Malacca Securities Sdn Bhd senior analyst Kenneth Leong expects the chicken prices to recover going into the year end and early 2020 as poultry players will opt to cull their earlier age chickens to rebalance the demand-supply condition.

Leong agreed that Indonesia’s call to its poultry players to discard 10 million eggs will have only a minor impact on Leong Hup’s Indonesian business.

“This will just have a minor impact given that should all 45 poultry breeder players collectively dump 10 million eggs and the average number of eggs per poultry player will amount to about 200,000.

“As of 2018, Leong Hup’s Indonesia operations sold more than 40 million eggs. This means that it would impact less than 0.5% of Indonesia operations in the egg segment,” he said.

Leong said the downside risk on Leong Hup’s share price is minimal as weakness in the price since the company’s listing on May 16 has already been priced in the downside of 2QFY19.

“Going forward, we expect Leong Hup’s shares price to rebound backed by the improved number of chickens sold, particularly in Vietnam and the Philippines,” said Leong, adding that Malacca Securities is maintaining its “hold” call with an unchanged target price (TP) of 82 sen for the counter.

According to Bloomberg, of the analysts who track Leong Hup, four have a “buy” call and one has a “hold” call, with the TP ranging from 88 sen to RM1.36.

The counter has been trending lower since its debut on Bursa Malaysia with an initial public offering price of RM1.10. It had fallen to as low as 72 sen before recovering.

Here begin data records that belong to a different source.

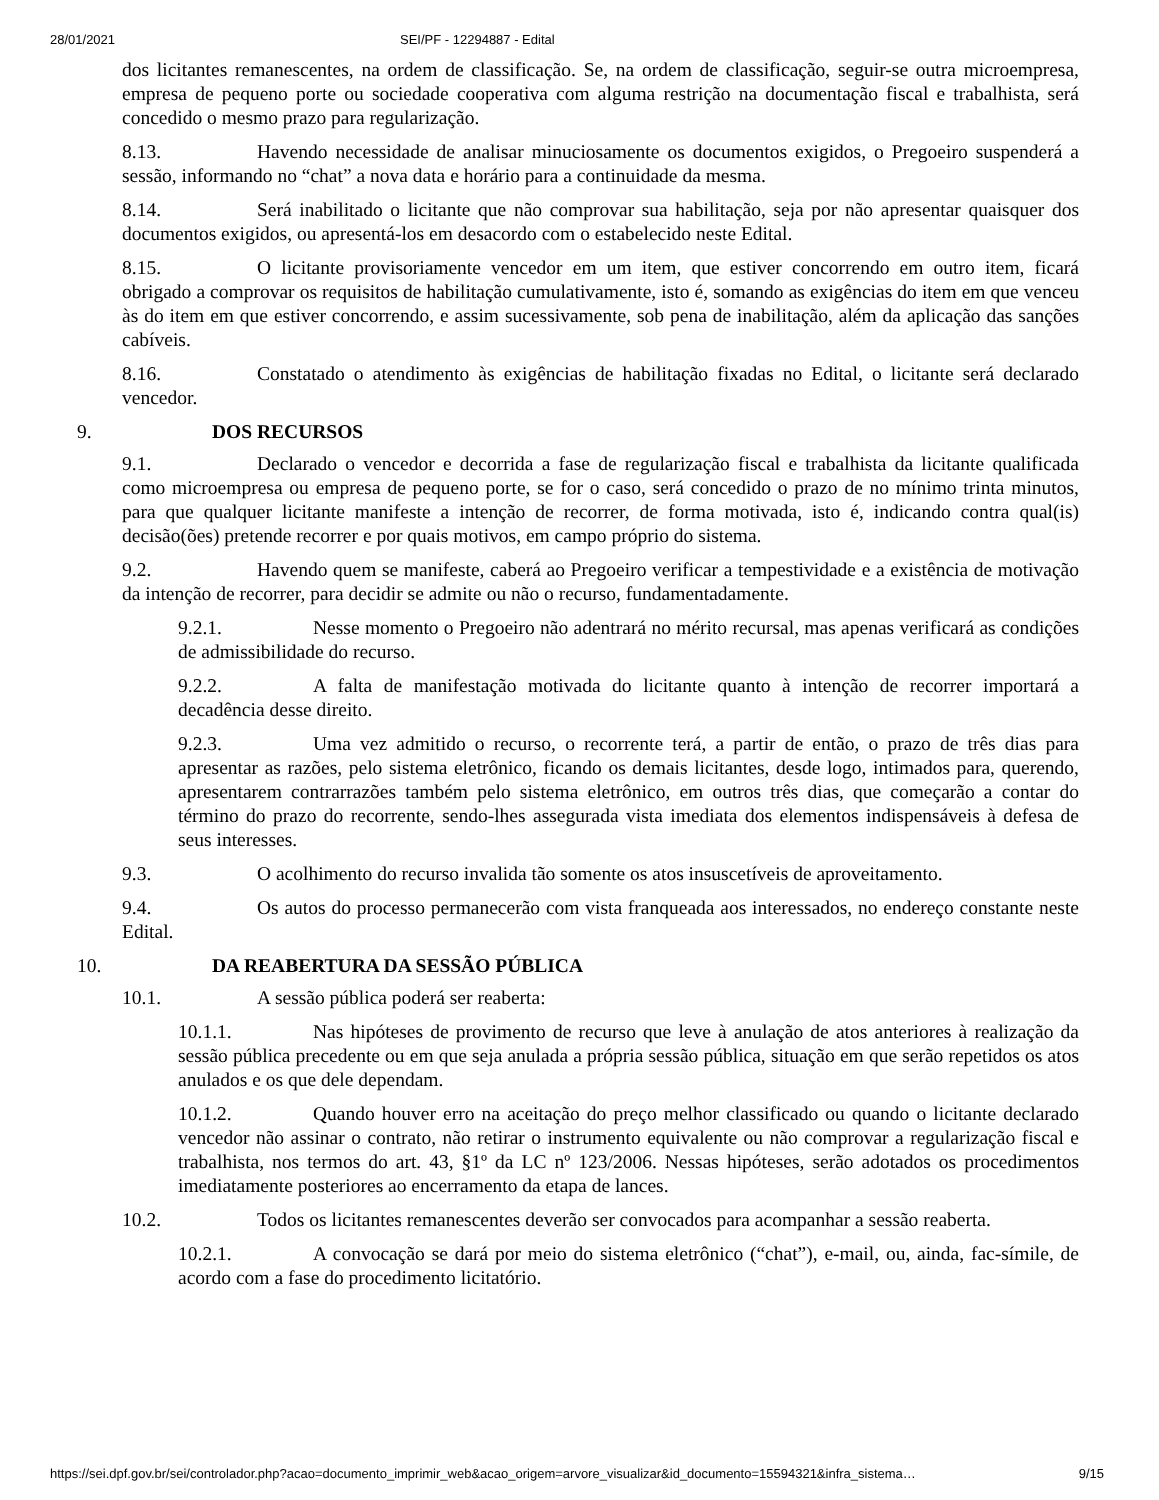28/01/2021 SEI/PF - 12294887 - Edital
dos licitantes remanescentes, na ordem de classificação. Se, na ordem de classificação, seguir-se outra microempresa, empresa de pequeno porte ou sociedade cooperativa com alguma restrição na documentação fiscal e trabalhista, será concedido o mesmo prazo para regularização.
8.13. Havendo necessidade de analisar minuciosamente os documentos exigidos, o Pregoeiro suspenderá a sessão, informando no “chat” a nova data e horário para a continuidade da mesma.
8.14. Será inabilitado o licitante que não comprovar sua habilitação, seja por não apresentar quaisquer dos documentos exigidos, ou apresentá-los em desacordo com o estabelecido neste Edital.
8.15. O licitante provisoriamente vencedor em um item, que estiver concorrendo em outro item, ficará obrigado a comprovar os requisitos de habilitação cumulativamente, isto é, somando as exigências do item em que venceu às do item em que estiver concorrendo, e assim sucessivamente, sob pena de inabilitação, além da aplicação das sanções cabíveis.
8.16. Constatado o atendimento às exigências de habilitação fixadas no Edital, o licitante será declarado vencedor.
9. DOS RECURSOS
9.1. Declarado o vencedor e decorrida a fase de regularização fiscal e trabalhista da licitante qualificada como microempresa ou empresa de pequeno porte, se for o caso, será concedido o prazo de no mínimo trinta minutos, para que qualquer licitante manifeste a intenção de recorrer, de forma motivada, isto é, indicando contra qual(is) decisão(ões) pretende recorrer e por quais motivos, em campo próprio do sistema.
9.2. Havendo quem se manifeste, caberá ao Pregoeiro verificar a tempestividade e a existência de motivação da intenção de recorrer, para decidir se admite ou não o recurso, fundamentadamente.
9.2.1. Nesse momento o Pregoeiro não adentrará no mérito recursal, mas apenas verificará as condições de admissibilidade do recurso.
9.2.2. A falta de manifestação motivada do licitante quanto à intenção de recorrer importará a decadência desse direito.
9.2.3. Uma vez admitido o recurso, o recorrente terá, a partir de então, o prazo de três dias para apresentar as razões, pelo sistema eletrônico, ficando os demais licitantes, desde logo, intimados para, querendo, apresentarem contrarrazões também pelo sistema eletrônico, em outros três dias, que começarão a contar do término do prazo do recorrente, sendo-lhes assegurada vista imediata dos elementos indispensáveis à defesa de seus interesses.
9.3. O acolhimento do recurso invalida tão somente os atos insuscetíveis de aproveitamento.
9.4. Os autos do processo permanecerão com vista franqueada aos interessados, no endereço constante neste Edital.
10. DA REABERTURA DA SESSÃO PÚBLICA
10.1. A sessão pública poderá ser reaberta:
10.1.1. Nas hipóteses de provimento de recurso que leve à anulação de atos anteriores à realização da sessão pública precedente ou em que seja anulada a própria sessão pública, situação em que serão repetidos os atos anulados e os que dele dependam.
10.1.2. Quando houver erro na aceitação do preço melhor classificado ou quando o licitante declarado vencedor não assinar o contrato, não retirar o instrumento equivalente ou não comprovar a regularização fiscal e trabalhista, nos termos do art. 43, §1º da LC nº 123/2006. Nessas hipóteses, serão adotados os procedimentos imediatamente posteriores ao encerramento da etapa de lances.
10.2. Todos os licitantes remanescentes deverão ser convocados para acompanhar a sessão reaberta.
10.2.1. A convocação se dará por meio do sistema eletrônico (“chat”), e-mail, ou, ainda, fac-símile, de acordo com a fase do procedimento licitatório.
https://sei.dpf.gov.br/sei/controlador.php?acao=documento_imprimir_web&acao_origem=arvore_visualizar&id_documento=15594321&infra_sistema… 9/15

The stock closed at 81.5 sen last Friday, valuing the company at RM2.98 billion.

Areca Capital Sdn Bhd chief executive officer Danny Wong Teck Meng said Indonesia’s action was akin to “killing a golden goose”.

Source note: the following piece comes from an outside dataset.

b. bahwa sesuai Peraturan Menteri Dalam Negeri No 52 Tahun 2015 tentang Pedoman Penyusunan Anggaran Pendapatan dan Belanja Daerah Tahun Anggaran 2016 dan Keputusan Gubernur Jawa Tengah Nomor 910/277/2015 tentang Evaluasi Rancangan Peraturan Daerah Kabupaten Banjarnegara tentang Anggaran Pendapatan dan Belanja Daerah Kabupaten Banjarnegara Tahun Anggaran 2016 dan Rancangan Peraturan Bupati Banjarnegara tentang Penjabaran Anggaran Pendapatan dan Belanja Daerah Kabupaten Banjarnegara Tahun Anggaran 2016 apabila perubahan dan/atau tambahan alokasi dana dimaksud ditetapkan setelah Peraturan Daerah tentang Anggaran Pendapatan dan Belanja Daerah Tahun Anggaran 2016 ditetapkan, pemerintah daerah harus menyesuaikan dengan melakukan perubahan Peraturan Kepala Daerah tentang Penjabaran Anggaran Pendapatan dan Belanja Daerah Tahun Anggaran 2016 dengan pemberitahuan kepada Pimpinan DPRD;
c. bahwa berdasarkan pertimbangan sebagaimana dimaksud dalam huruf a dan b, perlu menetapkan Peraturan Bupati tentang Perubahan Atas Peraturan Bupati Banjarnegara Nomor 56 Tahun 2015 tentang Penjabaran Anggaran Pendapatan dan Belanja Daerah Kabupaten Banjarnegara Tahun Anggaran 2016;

He said the act of killing future chicken to support current chicken meat prices, may be feasible in the short run in tackling the excess supply issue, but is not a right thing to do in the long run.

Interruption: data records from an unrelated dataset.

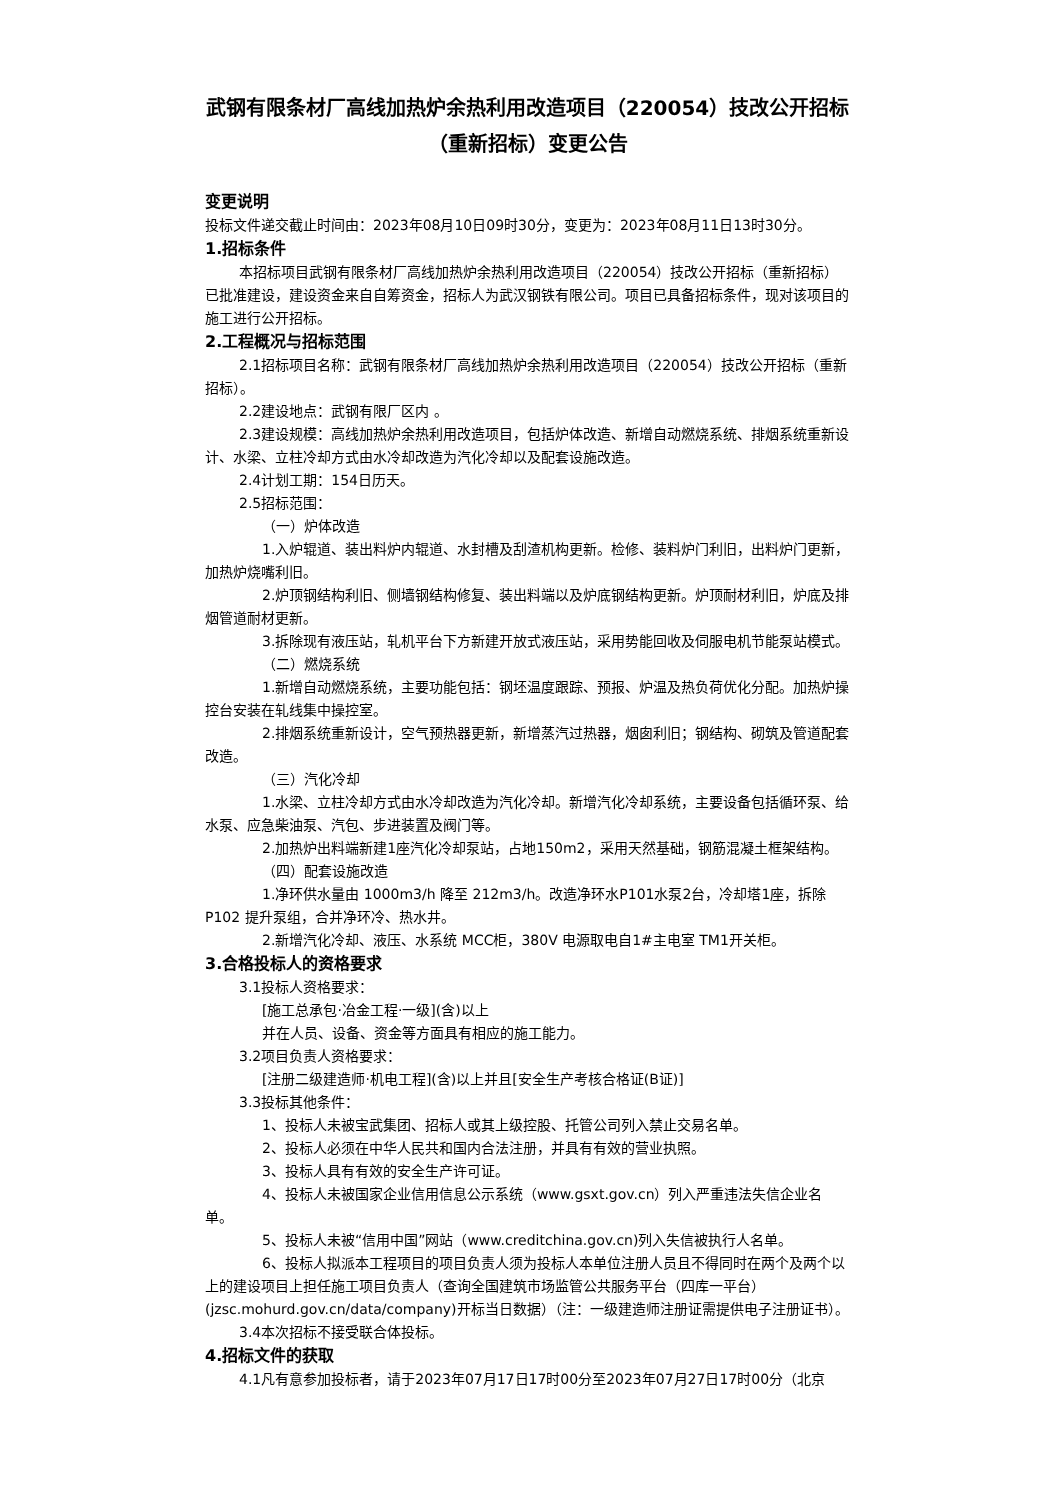武钢有限条材厂高线加热炉余热利用改造项目（220054）技改公开招标（重新招标）变更公告
变更说明
投标文件递交截止时间由：2023年08月10日09时30分，变更为：2023年08月11日13时30分。
1.招标条件
本招标项目武钢有限条材厂高线加热炉余热利用改造项目（220054）技改公开招标（重新招标）已批准建设，建设资金来自自筹资金，招标人为武汉钢铁有限公司。项目已具备招标条件，现对该项目的施工进行公开招标。
2.工程概况与招标范围
2.1招标项目名称：武钢有限条材厂高线加热炉余热利用改造项目（220054）技改公开招标（重新招标）。
2.2建设地点：武钢有限厂区内 。
2.3建设规模：高线加热炉余热利用改造项目，包括炉体改造、新增自动燃烧系统、排烟系统重新设计、水梁、立柱冷却方式由水冷却改造为汽化冷却以及配套设施改造。
2.4计划工期：154日历天。
2.5招标范围：
（一）炉体改造
1.入炉辊道、装出料炉内辊道、水封槽及刮渣机构更新。检修、装料炉门利旧，出料炉门更新，加热炉烧嘴利旧。
2.炉顶钢结构利旧、侧墙钢结构修复、装出料端以及炉底钢结构更新。炉顶耐材利旧，炉底及排烟管道耐材更新。
3.拆除现有液压站，轧机平台下方新建开放式液压站，采用势能回收及伺服电机节能泵站模式。
（二）燃烧系统
1.新增自动燃烧系统，主要功能包括：钢坯温度跟踪、预报、炉温及热负荷优化分配。加热炉操控台安装在轧线集中操控室。
2.排烟系统重新设计，空气预热器更新，新增蒸汽过热器，烟囱利旧；钢结构、砌筑及管道配套改造。
（三）汽化冷却
1.水梁、立柱冷却方式由水冷却改造为汽化冷却。新增汽化冷却系统，主要设备包括循环泵、给水泵、应急柴油泵、汽包、步进装置及阀门等。
2.加热炉出料端新建1座汽化冷却泵站，占地150m2，采用天然基础，钢筋混凝土框架结构。
（四）配套设施改造
1.净环供水量由 1000m3/h 降至 212m3/h。改造净环水P101水泵2台，冷却塔1座，拆除P102 提升泵组，合并净环冷、热水井。
2.新增汽化冷却、液压、水系统 MCC柜，380V 电源取电自1#主电室 TM1开关柜。
3.合格投标人的资格要求
3.1投标人资格要求：
[施工总承包·冶金工程·一级](含)以上
并在人员、设备、资金等方面具有相应的施工能力。
3.2项目负责人资格要求：
[注册二级建造师·机电工程](含)以上并且[安全生产考核合格证(B证)]
3.3投标其他条件：
1、投标人未被宝武集团、招标人或其上级控股、托管公司列入禁止交易名单。
2、投标人必须在中华人民共和国内合法注册，并具有有效的营业执照。
3、投标人具有有效的安全生产许可证。
4、投标人未被国家企业信用信息公示系统（www.gsxt.gov.cn）列入严重违法失信企业名单。
5、投标人未被“信用中国”网站（www.creditchina.gov.cn)列入失信被执行人名单。
6、投标人拟派本工程项目的项目负责人须为投标人本单位注册人员且不得同时在两个及两个以上的建设项目上担任施工项目负责人（查询全国建筑市场监管公共服务平台（四库一平台）(jzsc.mohurd.gov.cn/data/company)开标当日数据）（注：一级建造师注册证需提供电子注册证书）。
3.4本次招标不接受联合体投标。
4.招标文件的获取
4.1凡有意参加投标者，请于2023年07月17日17时00分至2023年07月27日17时00分（北京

Wong noted that the livestock and poultry business is “high risk” as it is affected by incidents that are beyond human control, such as bird flu.

Furthermore, with the rise of plant-based meat in overseas markets, Wong said the industry may face challenging times in the future.

For instance, he said the rapid growth of the alternative protein market has seen the share price of US company Beyond Meat rising by more than six times from its listing price of US$25 on May 2.